* [Task item]: Could you print every record exactly as it stands?
+++ Source material
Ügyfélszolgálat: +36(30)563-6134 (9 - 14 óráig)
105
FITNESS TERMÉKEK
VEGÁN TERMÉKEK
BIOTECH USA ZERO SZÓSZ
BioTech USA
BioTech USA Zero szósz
++++++
* [Finished exercise]:
Ügyfélszolgálat: +36(30)563-6134 (9 - 14 óráig)
105
FITNESS TERMÉKEK
VEGÁN TERMÉKEK
BIOTECH USA ZERO SZÓSZ
BioTech USA
BioTech USA Zero szósz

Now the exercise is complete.